Миссис Грешом настороженно взглянула на меня, но все же нехотя ответила:

— В школе Эмили называли странной девочкой. Она была мрачной, погруженной в себя. Я не раз находила следы от свежих порезов на руках. С Шейлой Эмили никогда не ладила, да и с остальными тоже. Долгое время была изгоем, аутсайдером. А потом влилась в… нехорошую, скажем, компанию. Если раньше издевались над ней, то потом она стала издеваться над другими. Поменяла роли. Я не раз слышала жалобы от учениц, которых она запирала в туалете — чисто смеха ради. Все они были похожи на нее прежнюю — одинокие, запуганные, потерянные. Она словно мстила им за свою собственную жизнь.

Миссис Грешом помолчала.

— Эмили заходила в школу несколько лет назад — провела для детей с ограниченными возможностями презентацию книги, и мне подарила экземпляр. Я смотрела на нее и не могла поверить, что передо мной действительно Эмили Роуз. Надеюсь, это не двуличность ради продвижения книги, надеюсь, она и вправду изменилась. Она даже попросила у меня прощение — за все.

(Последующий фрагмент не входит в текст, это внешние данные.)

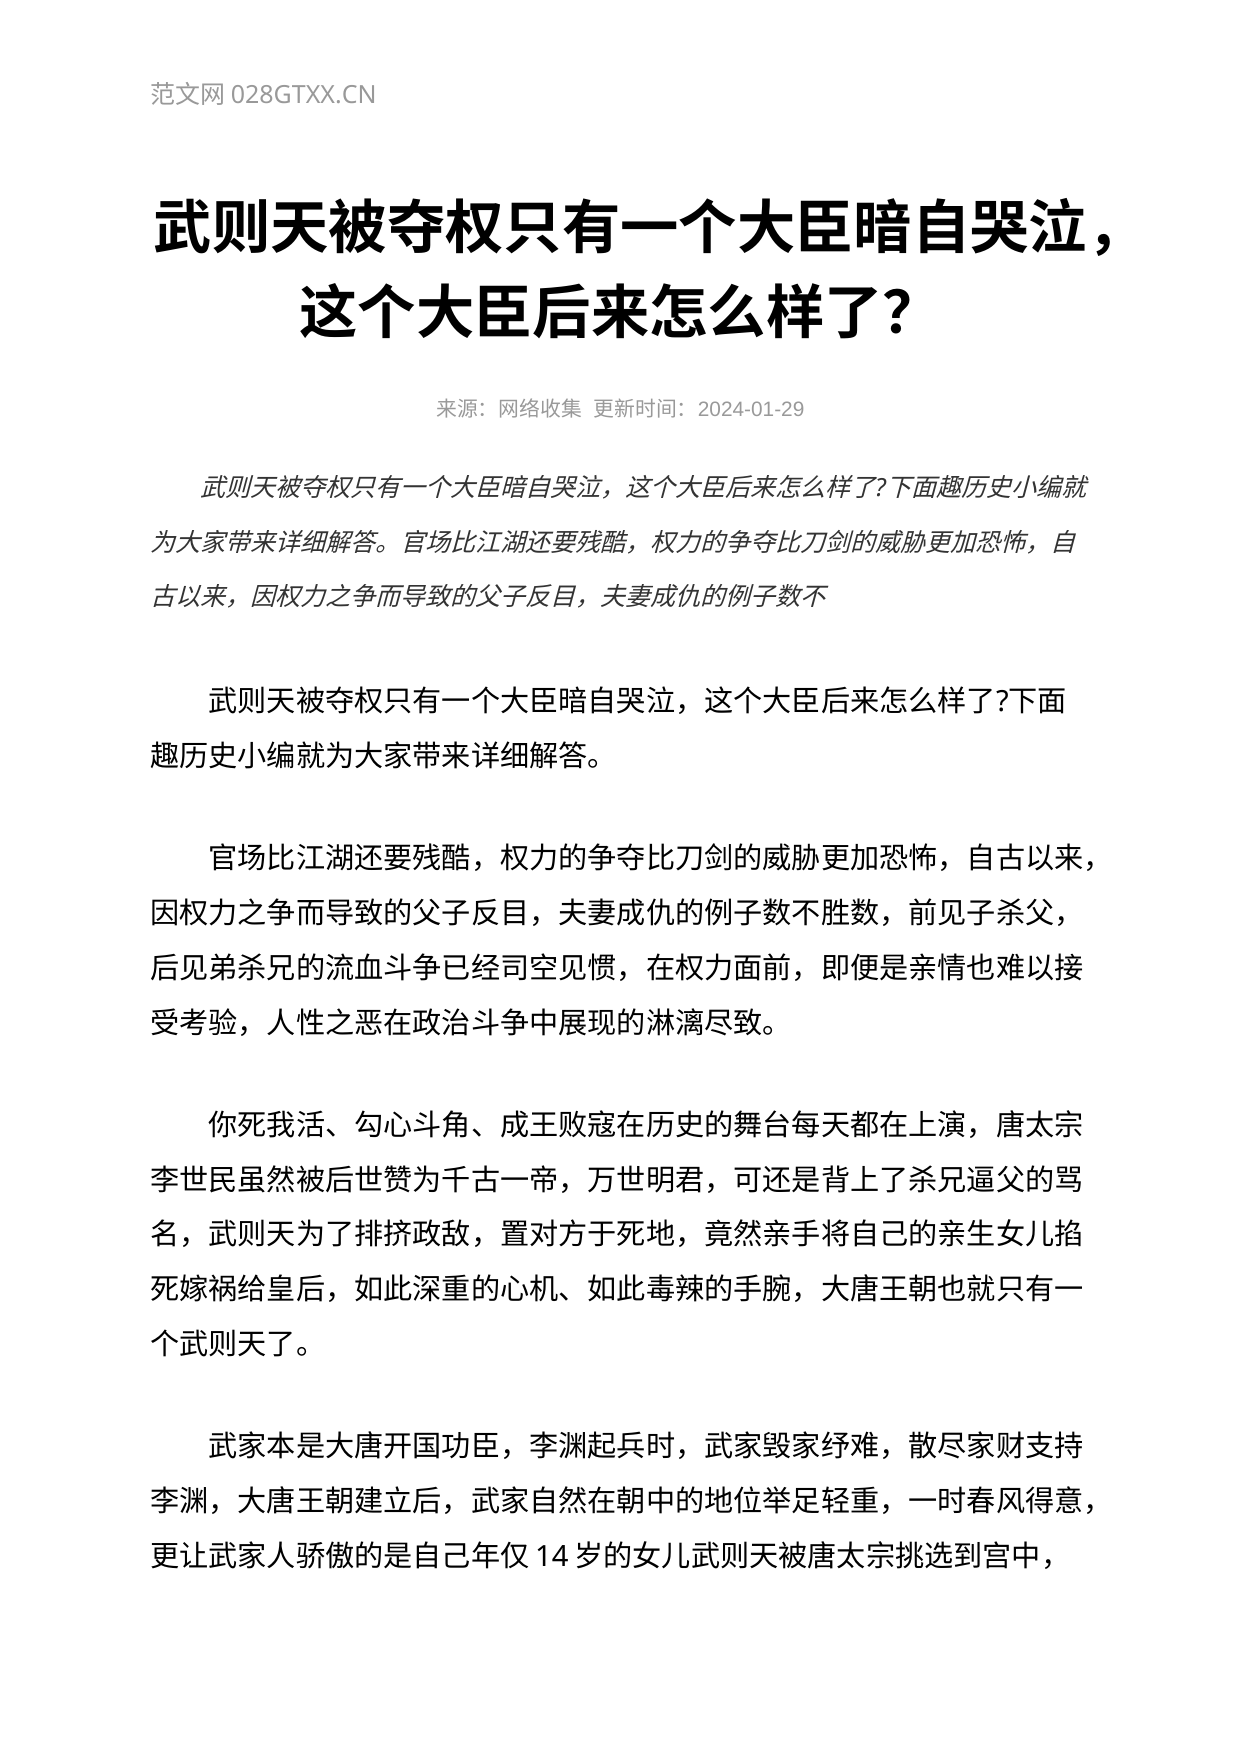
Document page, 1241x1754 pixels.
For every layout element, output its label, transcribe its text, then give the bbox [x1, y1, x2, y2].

text 你死我活、勾心斗角、成王败寇在历史的舞台每天都在上演，唐太宗李世民虽然被后世赞为千古一帝，万世明君，可还是背上了杀兄逼父的骂名，武则天为了排挤政敌，置对方于死地，竟然亲手将自己的亲生女儿掐死嫁祸给皇后，如此深重的心机、如此毒辣的手腕，大唐王朝也就只有一个武则天了。 [150, 1101, 1090, 1363]
text 武则天被夺权只有一个大臣暗自哭泣，这个大臣后来怎么样了?下面趣历史小编就为大家带来详细解答。 [150, 678, 1090, 775]
text 来源：网络收集 更新时间：2024-01-29 [150, 397, 1090, 421]
subtitle 武则天被夺权只有一个大臣暗自哭泣，这个大臣后来怎么样了？ [150, 181, 1090, 350]
text 武则天被夺权只有一个大臣暗自哭泣，这个大臣后来怎么样了?下面趣历史小编就为大家带来详细解答。官场比江湖还要残酷，权力的争夺比刀剑的威胁更加恐怖，自古以来，因权力之争而导致的父子反目，夫妻成仇的例子数不 [150, 468, 1090, 613]
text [150, 1422, 1090, 1575]
text 官场比江湖还要残酷，权力的争夺比刀剑的威胁更加恐怖，自古以来，因权力之争而导致的父子反目，夫妻成仇的例子数不胜数，前见子杀父，后见弟杀兄的流血斗争已经司空见惯，在权力面前，即便是亲情也难以接受考验，人性之恶在政治斗争中展现的淋漓尽致。 [150, 835, 1090, 1042]
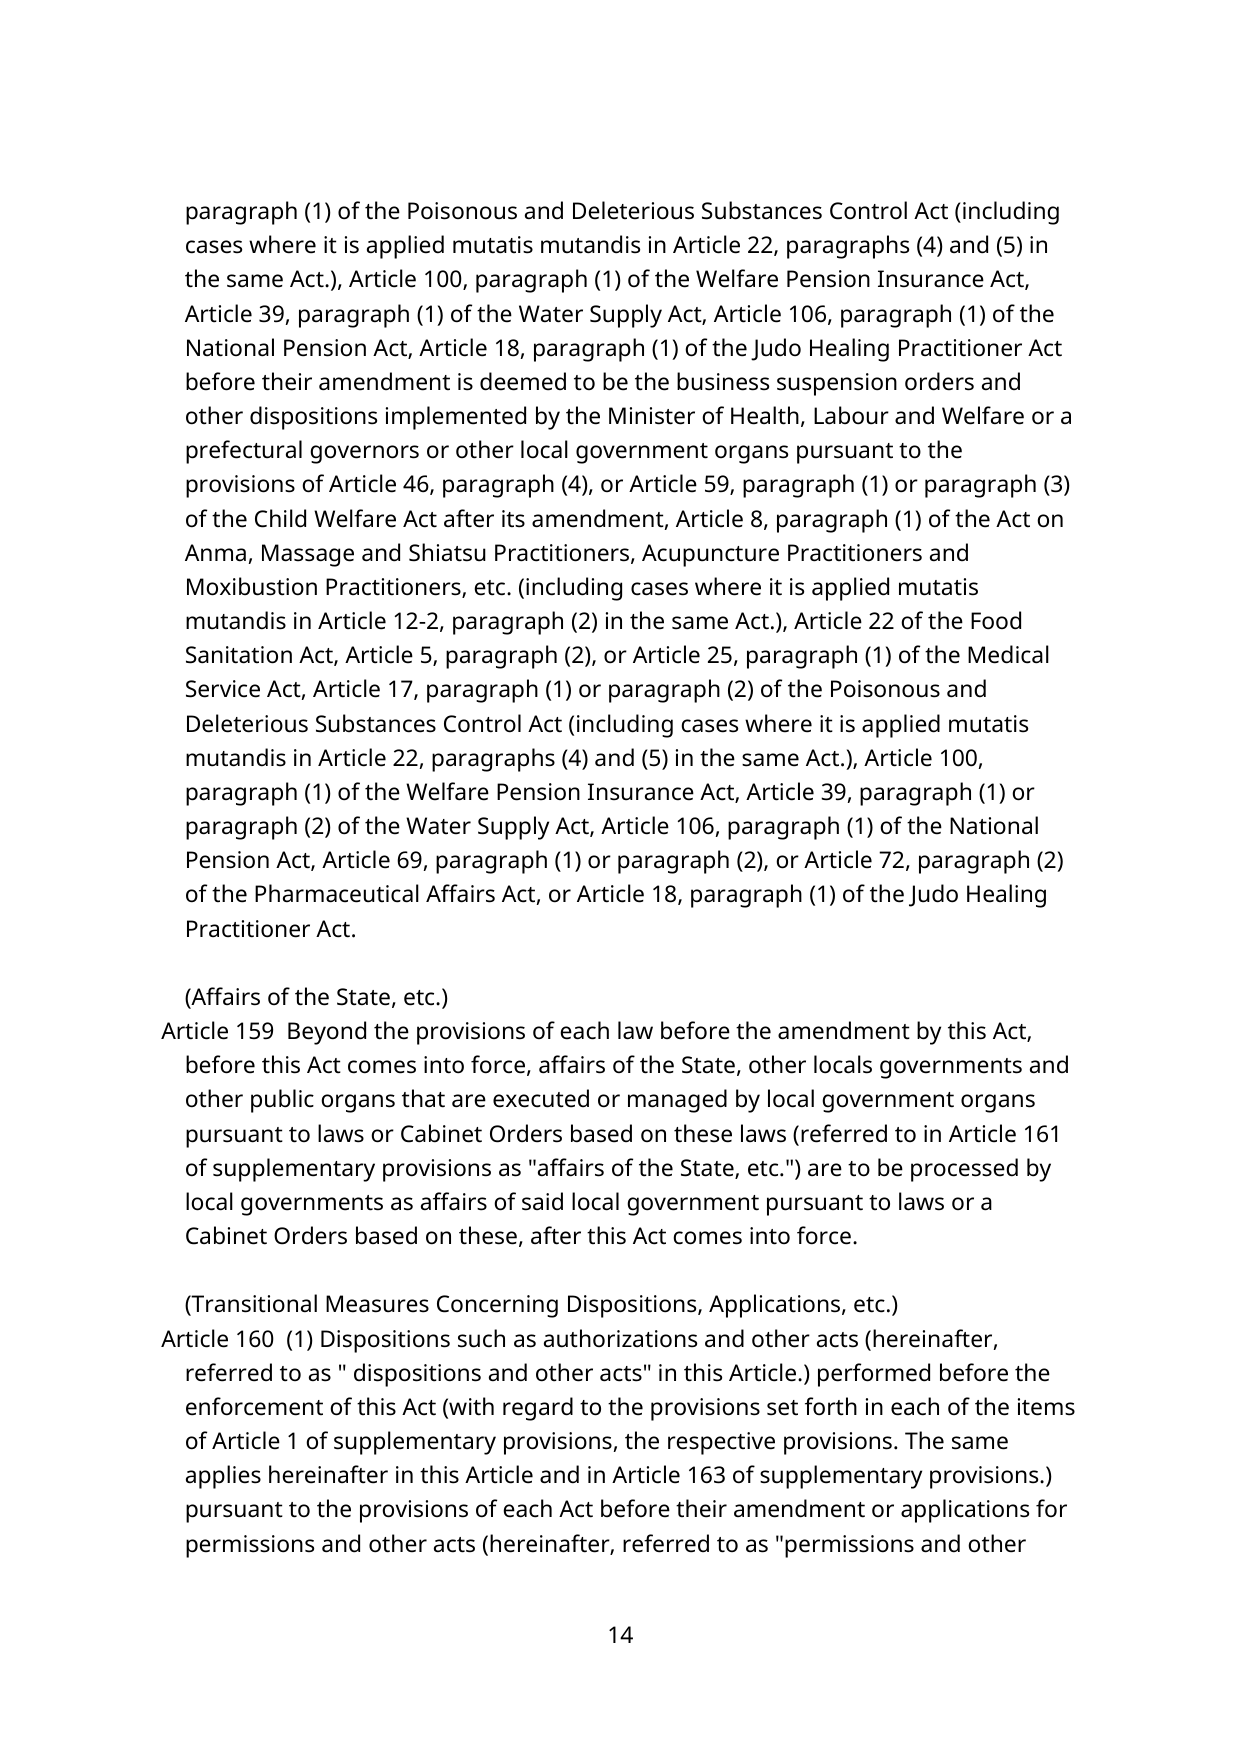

Сказать, что я была поражена — это ничего не сказать. Образ Эмили никак не желал складываться в моей голове, распадаясь на осколки. Вот она — примерная жена, филантроп, успешная писательница, ценой неимоверных усилий вставшая с инвалидного кресла. И вот — ненавидящая окружающий мир грубиянка, издевающаяся над одноклассницами.

Быть может, несколько лет, проведенные в инвалидной коляске, заставили ее по-другому взглянуть на жизнь? Но в то, что люди могут измениться настолько кардинально, мне верилось с трудом.

— Спасибо, миссис Грешом, — искренне сказала я.

— Так что случилось-то? — забеспокоилась она.